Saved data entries
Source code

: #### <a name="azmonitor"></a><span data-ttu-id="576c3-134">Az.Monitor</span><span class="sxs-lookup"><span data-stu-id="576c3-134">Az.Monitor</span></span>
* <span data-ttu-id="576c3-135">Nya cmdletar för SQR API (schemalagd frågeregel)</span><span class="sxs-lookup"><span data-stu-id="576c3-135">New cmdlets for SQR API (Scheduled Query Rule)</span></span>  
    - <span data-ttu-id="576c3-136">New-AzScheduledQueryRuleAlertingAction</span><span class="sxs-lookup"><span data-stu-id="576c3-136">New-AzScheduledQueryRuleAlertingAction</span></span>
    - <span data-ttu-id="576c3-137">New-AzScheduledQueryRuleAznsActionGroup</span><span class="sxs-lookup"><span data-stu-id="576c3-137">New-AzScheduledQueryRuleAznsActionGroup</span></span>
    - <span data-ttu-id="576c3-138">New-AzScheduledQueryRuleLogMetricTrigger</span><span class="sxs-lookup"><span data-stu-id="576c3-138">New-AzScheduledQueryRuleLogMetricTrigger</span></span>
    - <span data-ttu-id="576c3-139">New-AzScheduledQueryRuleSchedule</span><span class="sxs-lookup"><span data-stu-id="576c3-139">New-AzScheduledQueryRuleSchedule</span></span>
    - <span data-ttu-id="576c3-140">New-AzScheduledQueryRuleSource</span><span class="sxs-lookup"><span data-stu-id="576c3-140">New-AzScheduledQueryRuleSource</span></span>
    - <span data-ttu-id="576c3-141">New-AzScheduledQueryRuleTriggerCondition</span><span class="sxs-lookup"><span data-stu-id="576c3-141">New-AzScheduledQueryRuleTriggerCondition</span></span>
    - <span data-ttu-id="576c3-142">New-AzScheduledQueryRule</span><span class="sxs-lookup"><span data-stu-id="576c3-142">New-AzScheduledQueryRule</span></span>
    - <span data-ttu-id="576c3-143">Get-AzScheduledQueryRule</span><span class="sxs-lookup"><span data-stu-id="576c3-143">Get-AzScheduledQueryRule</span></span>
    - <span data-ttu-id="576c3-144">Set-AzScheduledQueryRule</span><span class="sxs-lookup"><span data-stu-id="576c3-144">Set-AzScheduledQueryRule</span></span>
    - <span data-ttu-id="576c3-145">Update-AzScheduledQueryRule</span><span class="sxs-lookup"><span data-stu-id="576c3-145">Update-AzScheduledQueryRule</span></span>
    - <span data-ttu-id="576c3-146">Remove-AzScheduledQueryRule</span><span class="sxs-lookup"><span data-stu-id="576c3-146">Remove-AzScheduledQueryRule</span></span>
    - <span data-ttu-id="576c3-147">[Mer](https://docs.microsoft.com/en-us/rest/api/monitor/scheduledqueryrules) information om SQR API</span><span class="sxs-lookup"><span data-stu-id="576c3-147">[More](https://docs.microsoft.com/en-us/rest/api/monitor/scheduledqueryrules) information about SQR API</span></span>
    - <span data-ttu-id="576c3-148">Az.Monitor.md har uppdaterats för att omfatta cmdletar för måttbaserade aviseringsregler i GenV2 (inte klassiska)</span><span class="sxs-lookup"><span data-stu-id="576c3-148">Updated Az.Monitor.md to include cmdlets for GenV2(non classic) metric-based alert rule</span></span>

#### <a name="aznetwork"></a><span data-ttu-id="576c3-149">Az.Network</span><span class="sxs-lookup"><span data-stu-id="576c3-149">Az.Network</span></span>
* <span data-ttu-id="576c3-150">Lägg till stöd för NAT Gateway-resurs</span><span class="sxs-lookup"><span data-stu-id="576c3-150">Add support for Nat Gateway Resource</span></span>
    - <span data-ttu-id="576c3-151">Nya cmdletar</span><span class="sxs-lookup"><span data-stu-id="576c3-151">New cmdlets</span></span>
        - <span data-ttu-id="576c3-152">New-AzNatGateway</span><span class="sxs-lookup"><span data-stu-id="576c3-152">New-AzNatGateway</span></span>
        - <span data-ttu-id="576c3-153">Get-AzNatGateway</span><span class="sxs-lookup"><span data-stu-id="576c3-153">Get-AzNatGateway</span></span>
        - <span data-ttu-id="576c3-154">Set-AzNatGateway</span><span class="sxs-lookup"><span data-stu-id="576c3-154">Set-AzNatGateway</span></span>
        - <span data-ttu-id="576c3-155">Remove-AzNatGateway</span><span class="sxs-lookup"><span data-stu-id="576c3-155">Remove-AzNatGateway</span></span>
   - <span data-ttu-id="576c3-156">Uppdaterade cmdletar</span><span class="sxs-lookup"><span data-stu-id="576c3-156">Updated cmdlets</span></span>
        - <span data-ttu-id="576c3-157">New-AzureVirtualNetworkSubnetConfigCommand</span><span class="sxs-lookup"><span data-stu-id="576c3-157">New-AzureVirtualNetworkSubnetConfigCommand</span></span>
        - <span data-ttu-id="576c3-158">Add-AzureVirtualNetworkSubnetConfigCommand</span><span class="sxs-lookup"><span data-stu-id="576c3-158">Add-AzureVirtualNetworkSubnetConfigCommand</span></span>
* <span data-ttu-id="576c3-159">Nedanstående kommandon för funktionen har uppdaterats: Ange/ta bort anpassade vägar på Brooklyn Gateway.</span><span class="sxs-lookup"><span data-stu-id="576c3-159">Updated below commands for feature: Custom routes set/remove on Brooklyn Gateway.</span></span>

What you are asked to do
Collect every line in the rows above that contains the word "stöd".

Answer to this exercise
* <span data-ttu-id="576c3-150">Lägg till stöd för NAT Gateway-resurs</span><span class="sxs-lookup"><span data-stu-id="576c3-150">Add support for Nat Gateway Resource</span></span>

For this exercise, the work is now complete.